Station: [7] GRADING AND SORTING
The warehouse we’re in was used to process coffee from 1896 onwards. Picking over and sorting out the bad pips was manual work done exclusively by women.
Up to 300 women once sat at long tables beneath the glass roof of this store room. In front of them lay the coffee beans. They had to use both hands to sort out the bad pips, like the pigeons sorting the peas in the fairy tale of Cinderella.
In Germany, green and roasted coffee kernels were still being sorted by hand on motorised sorting tables until the 1970s.
Here at the coffee museum, our display includes a single-user sorting machine built in 1940 by the firm of G. W. Barth in Ludwigsburg.

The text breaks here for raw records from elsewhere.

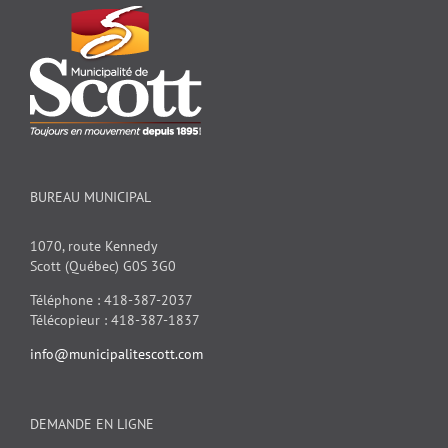
BUREAU MUNICIPAL
1070, route Kennedy
Scott (Québec) G0S 3G0
Téléphone : 418-387-2037
Télécopieur : 418-387-1837
info@municipalitescott.com
DEMANDE EN LIGNE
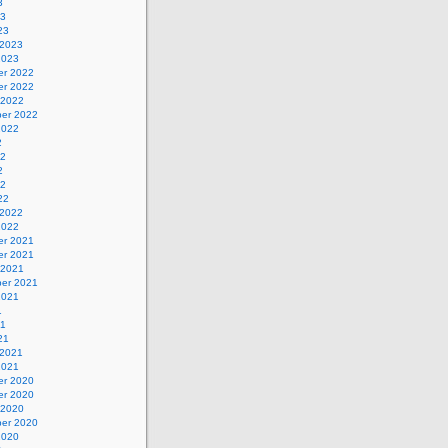
3
23
23
 2023
2023
r 2022
r 2022
 2022
er 2022
2022
2
22
2
22
22
 2022
2022
r 2021
r 2021
 2021
er 2021
2021
1
21
21
 2021
2021
r 2020
r 2020
 2020
er 2020
2020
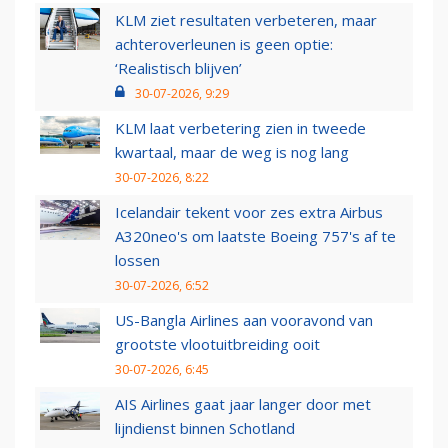
KLM ziet resultaten verbeteren, maar
achteroverleunen is geen optie:
‘Realistisch blijven’
30-07-2026, 9:29
KLM laat verbetering zien in tweede
kwartaal, maar de weg is nog lang
30-07-2026, 8:22
Icelandair tekent voor zes extra Airbus
A320neo's om laatste Boeing 757's af te
lossen
30-07-2026, 6:52
US-Bangla Airlines aan vooravond van
grootste vlootuitbreiding ooit
30-07-2026, 6:45
AIS Airlines gaat jaar langer door met
lijndienst binnen Schotland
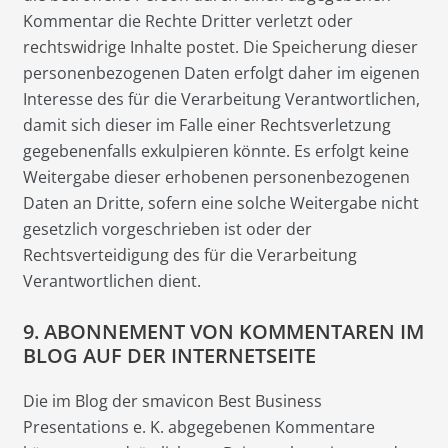
Kommentar die Rechte Dritter verletzt oder
rechtswidrige Inhalte postet. Die Speicherung dieser
personenbezogenen Daten erfolgt daher im eigenen
Interesse des für die Verarbeitung Verantwortlichen,
damit sich dieser im Falle einer Rechtsverletzung
gegebenenfalls exkulpieren könnte. Es erfolgt keine
Weitergabe dieser erhobenen personenbezogenen
Daten an Dritte, sofern eine solche Weitergabe nicht
gesetzlich vorgeschrieben ist oder der
Rechtsverteidigung des für die Verarbeitung
Verantwortlichen dient.
9. ABONNEMENT VON KOMMENTAREN IM
BLOG AUF DER INTERNETSEITE
Die im Blog der smavicon Best Business
Presentations e. K. abgegebenen Kommentare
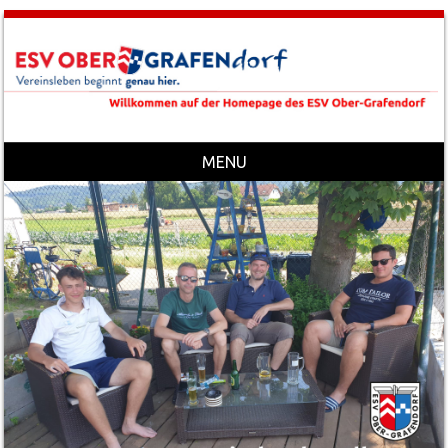
MENU
Skip to content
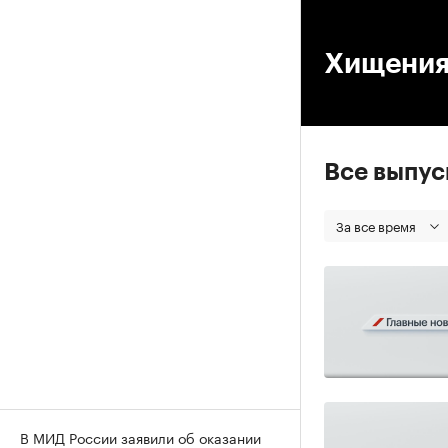
00
Хищения
Все выпу
За все время
В МИД России заявили об оказании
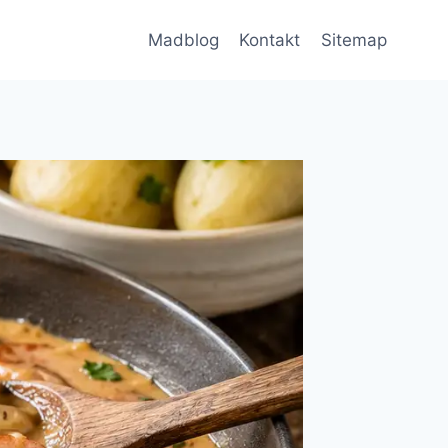
Madblog
Kontakt
Sitemap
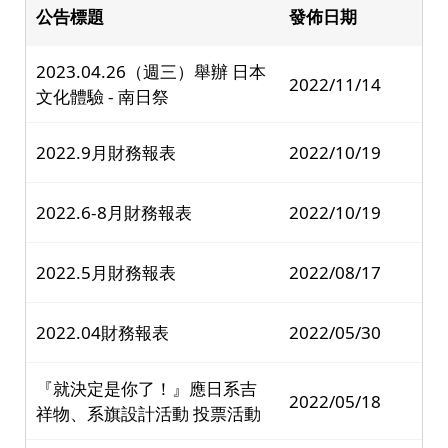
公告標題
發佈日期
2023.04.26（週三）舉辦 日本
2022/11/14
文化體驗 - 南日祭
2022.9月財務報表
2022/10/19
2022.6-8月財務報表
2022/10/19
2022.5月財務報表
2022/08/17
2022.04財務報表
2022/05/30
『就決定是你了！』應日系吉
2022/05/18
祥物、系旗設計活動 投票活動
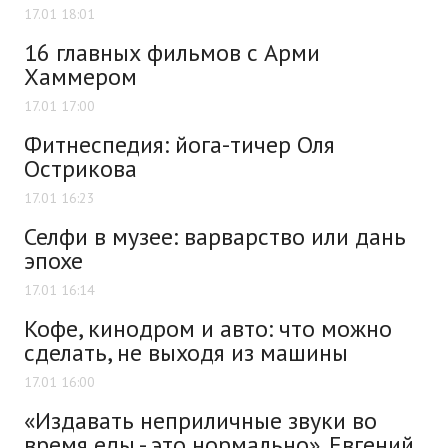
17.01 18:01
16 главных фильмов с Арми
Хаммером
17.01 17:00
Фитнеспедия: йога-тичер Оля
Острикова
17.01 16:23
Селфи в музее: варварство или дань
эпохе
17.01 16:14
Кофе, кинодром и авто: что можно
сделать, не выходя из машины
17.01 16:00
«Издавать неприличные звуки во
время еды - это нормально». Евгений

The green coffee was filled into the machine's hopper from a sack. A female worker sat in the chair in front of the machine and was able to adjust the speed by operating the foot pedal, much like a sewing machine. The conveyor belt then moved the coffee forward. The worker had to keep her eyes peeled to spot the bad pips and use both hands to discard them into the slots on either side. The good coffee seeds finally dropped through a gap at the front and were collected in a sack.
Finding the “stinkers” was crucial. Stinkers are decomposing coffee beans that can spoil large quantities of coffee, something that hasn’t changed. Each worker had to sort up to eight kilogrammes (nearly eighteen pounds) of green coffee an hour. The work was poorly paid and strictly monitored, so the worker might even have her low wages docked if the amount fell short.
Between the two single-user machines, there’s a long sorting table with six work places. At this table, the female workers had to adapt to the speed of the motor. Since the 1990s, industrialised countries have switched to electronic sorting machines, so these days, coffee is no longer sorted by hand in Germany. But in most coffee-growing countries, the processing is still done by hand: from picking to drying to sorting.